** BEGIN WORKING DATA **

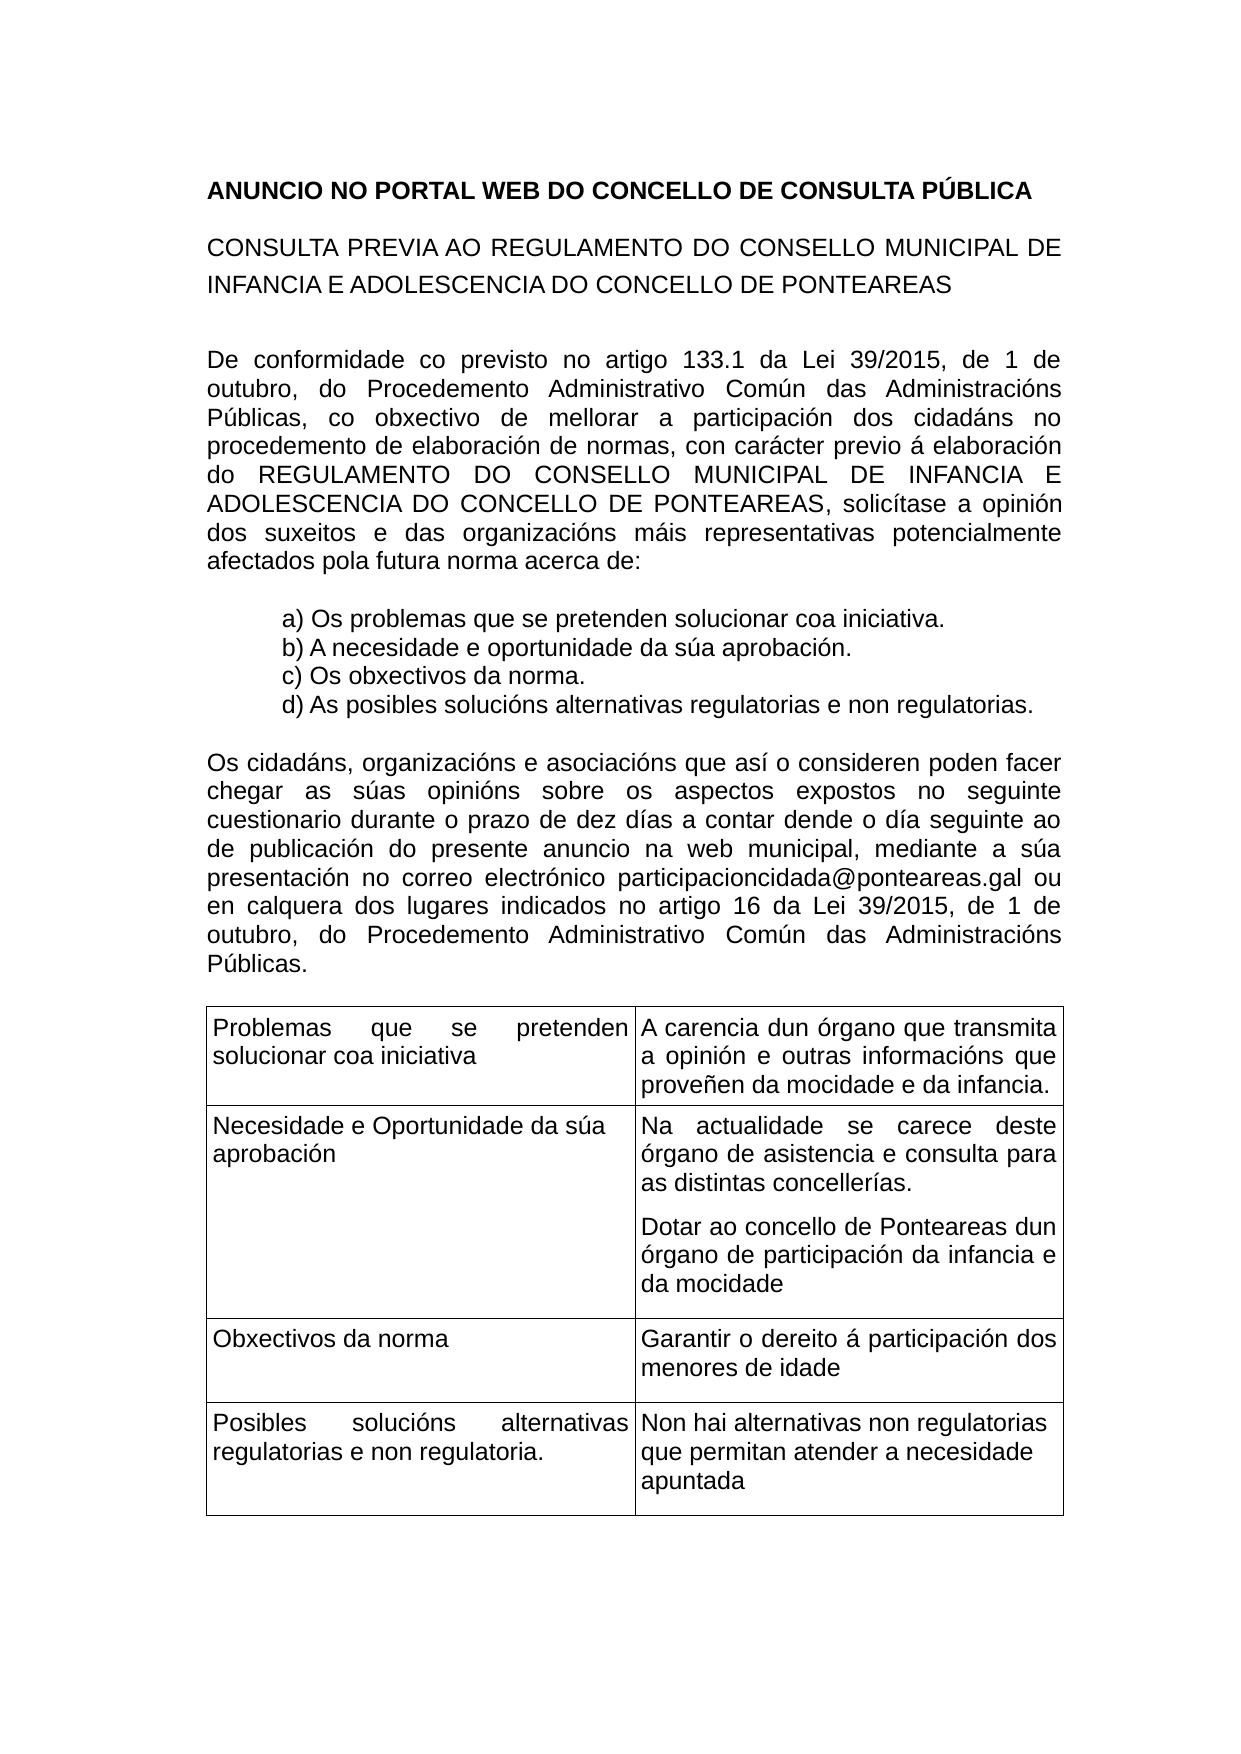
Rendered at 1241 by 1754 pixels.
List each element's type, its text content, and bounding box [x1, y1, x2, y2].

table_cell Na actualidade se carece deste órgano de asistencia e consulta para as distintas concellerías. Dotar ao concello de Ponteareas dun órgano de participación da infancia e da mocidade [636, 1106, 1063, 1318]
text ANUNCIO NO PORTAL WEB DO CONCELLO DE CONSULTA PÚBLICA [207, 176, 1063, 204]
table_header Problemas que se pretenden solucionar coa iniciativa [207, 1007, 635, 1104]
text c) Os obxectivos da norma. [207, 661, 1063, 690]
table_cell Garantir o dereito á participación dos menores de idade [636, 1319, 1063, 1402]
subtitle CONSULTA PREVIA AO REGULAMENTO DO CONSELLO MUNICIPAL DE INFANCIA E ADOLESCENCIA DO CONCELLO DE PONTEAREAS [207, 233, 1063, 299]
text De conformidade co previsto no artigo 133.1 da Lei 39/2015, de 1 de outubro, do Procedemento Administrativo Común das Administracións Públicas, co obxectivo de mellorar a participación dos cidadáns no procedemento de elaboración de normas, con carácter previo á elaboración do REGULAMENTO DO CONSELLO MUNICIPAL DE INFANCIA E ADOLESCENCIA DO CONCELLO DE PONTEAREAS, solicítase a opinión dos suxeitos e das organizacións máis representativas potencialmente afectados pola futura norma acerca de: [207, 345, 1063, 575]
text Os cidadáns, organizacións e asociacións que así o consideren poden facer chegar as súas opinións sobre os aspectos expostos no seguinte cuestionario durante o prazo de dez días a contar dende o día seguinte ao de publicación do presente anuncio na web municipal, mediante a súa presentación no correo electrónico participacioncidada@ponteareas.gal ou en calquera dos lugares indicados no artigo 16 da Lei 39/2015, de 1 de outubro, do Procedemento Administrativo Común das Administracións Públicas. [207, 747, 1063, 977]
text b) A necesidade e oportunidade da súa aprobación. [207, 632, 1063, 661]
text d) As posibles solucións alternativas regulatorias e non regulatorias. [207, 690, 1063, 719]
table_cell Necesidade e Oportunidade da súa aprobación [207, 1106, 635, 1318]
table_cell Non hai alternativas non regulatorias que permitan atender a necesidade apuntada [636, 1403, 1063, 1515]
table_header A carencia dun órgano que transmita a opinión e outras informacións que proveñen da mocidade e da infancia. [636, 1007, 1063, 1104]
text a) Os problemas que se pretenden solucionar coa iniciativa. [207, 604, 1063, 632]
table_cell Obxectivos da norma [207, 1319, 635, 1402]
table_cell Posibles solucións alternativas regulatorias e non regulatoria. [207, 1403, 635, 1515]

** END WORKING DATA **

**REQUIREMENTS**
Rewrite the records with "mocidade" substituted by "xuventude" everywhere it occurs, keeping everything else the same and omitting the pictures.

**SOLUTION TO THIS TASK**
Rendered at 1241 by 1754 pixels.
List each element's type, its text content, and bounding box [x1, y1, x2, y2].

table_cell Na actualidade se carece deste órgano de asistencia e consulta para as distintas concellerías. Dotar ao concello de Ponteareas dun órgano de participación da infancia e da xuventude [636, 1106, 1063, 1318]
text ANUNCIO NO PORTAL WEB DO CONCELLO DE CONSULTA PÚBLICA [207, 176, 1063, 204]
table_header Problemas que se pretenden solucionar coa iniciativa [207, 1007, 635, 1104]
text c) Os obxectivos da norma. [207, 661, 1063, 690]
table_cell Garantir o dereito á participación dos menores de idade [636, 1319, 1063, 1402]
subtitle CONSULTA PREVIA AO REGULAMENTO DO CONSELLO MUNICIPAL DE INFANCIA E ADOLESCENCIA DO CONCELLO DE PONTEAREAS [207, 233, 1063, 299]
text De conformidade co previsto no artigo 133.1 da Lei 39/2015, de 1 de outubro, do Procedemento Administrativo Común das Administracións Públicas, co obxectivo de mellorar a participación dos cidadáns no procedemento de elaboración de normas, con carácter previo á elaboración do REGULAMENTO DO CONSELLO MUNICIPAL DE INFANCIA E ADOLESCENCIA DO CONCELLO DE PONTEAREAS, solicítase a opinión dos suxeitos e das organizacións máis representativas potencialmente afectados pola futura norma acerca de: [207, 345, 1063, 575]
text Os cidadáns, organizacións e asociacións que así o consideren poden facer chegar as súas opinións sobre os aspectos expostos no seguinte cuestionario durante o prazo de dez días a contar dende o día seguinte ao de publicación do presente anuncio na web municipal, mediante a súa presentación no correo electrónico participacioncidada@ponteareas.gal ou en calquera dos lugares indicados no artigo 16 da Lei 39/2015, de 1 de outubro, do Procedemento Administrativo Común das Administracións Públicas. [207, 747, 1063, 977]
text b) A necesidade e oportunidade da súa aprobación. [207, 632, 1063, 661]
text d) As posibles solucións alternativas regulatorias e non regulatorias. [207, 690, 1063, 719]
table_cell Necesidade e Oportunidade da súa aprobación [207, 1106, 635, 1318]
table_cell Non hai alternativas non regulatorias que permitan atender a necesidade apuntada [636, 1403, 1063, 1515]
table_header A carencia dun órgano que transmita a opinión e outras informacións que proveñen da xuventude e da infancia. [636, 1007, 1063, 1104]
text a) Os problemas que se pretenden solucionar coa iniciativa. [207, 604, 1063, 632]
table_cell Obxectivos da norma [207, 1319, 635, 1402]
table_cell Posibles solucións alternativas regulatorias e non regulatoria. [207, 1403, 635, 1515]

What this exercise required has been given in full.